2. Koagulopati dan perdarahan
Pada bnayak penelitian telah dilaporkan bahwa pemberian HES dapat mengakibatkan
koagulopati dan perdarahan setelah cardiac surgery. Pada perbandingan antara HES dengan
albumin sebagai kontrol, diperoleh bahwa HES menyebabkan koagulopati dan perdarahan.
Dari satu penelitian NCT, diperoleh data bahwa ada peningkatan penggunaan blood product
yang signifikan setelah operasi pada pasien yang menerima HES sebagai plasma expander.

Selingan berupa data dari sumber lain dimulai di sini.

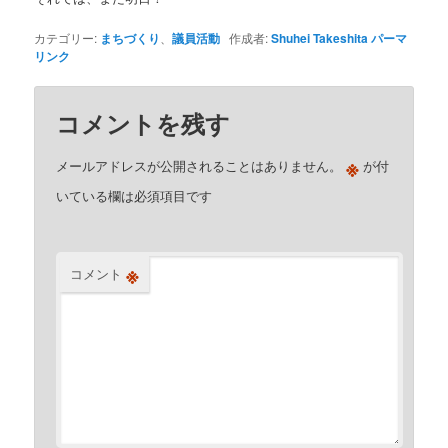
カテゴリー:
まちづくり
、
議員活動
作成者:
Shuhei Takeshita
パーマ
リンク
コメントを残す
※
メールアドレスが公開されることはありません。
が付
いている欄は必須項目です
※
コメント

Pada penelitian MA of RCTs yang membandingkan HES dengan Albumin, diperoleh bahwa
terjadi peningkatan resiko pendarahan dan efek tersebut adalah sama antara HES dengan BM
kecil atau rendah. Pada perbandingan antara dextran dan albumin, dilaporkan adanya
penurunan jumlah platelet dan peningkatan pendarahan setelah cardiac surgery.
3. Pruritus
Pada satu penelitian, telah ada bukti mengenai terjadinya pruritus setelah pemberian dextran
pada beberapa pasien. Disamping dextran, pada 14 penelitian telah dilaporkan terjadinya
pruritus dengan total pasien 2598 (perlakuan 2173, kontrol 425), diperoleh data bahwa terjadi
peningkatan pruritus secara signifikan.
4. Renal failure
Pada ketiga koloid sintetik, telah dilaporkan adanya resiko renal impairment dan HES telah
menunjukkan adanya peningkatan sensitif marker yang menyebabkan kerusakan tubulus
ginjal. Pada satu penelitian RCT dengan pasien sepsis diperoleh bahwa pemberian HES
meningkatkan resiko terjadinya acute renal failure (ARF). Pada penelitian cohort dengan
pasien acute ischemic stroke, dilaporkan kejadian ARF sebesar 4.7% setelah pemberian
dextran. Pada satu penelitian yang membandingkan albumin dengan gelatin setelah cardiac
surgery, terjadi peningkatan serum kreatinin oleh gelatin.
5. Hepatic dysfunction

Pada penelitian baru-baru ini, diperoleh data bahwa setelah pemberian HES, terjadi deposisi
HES pada sel kupffer hati yang menyebabkan gangguan liver. Pada penelitian lain yang
membandingkan HES dengan albumin juga disebutkan adanya peningkatan enzim liver
selama dan setelah cardiac surgery.
6. Deposit pada jaringan
HES dilaporkan dapat terdeposit pada berbagai macam jaringan tubuh seperti kulit, liver,
otot, spleen, usus, tropoblast dan placental stroma. Resiko terjadinya akumulasi HES adalah
jika diberikan dalam jangka waktu yang panjang (54 bulan) dan kadang disertai pruritus.
Pada satu penelitian NCT, dilaporkan adanya akumulasi dextran pada organ tubuh pada
pasien yang mengalami hemodialisis dalam jangka waktu yang lama.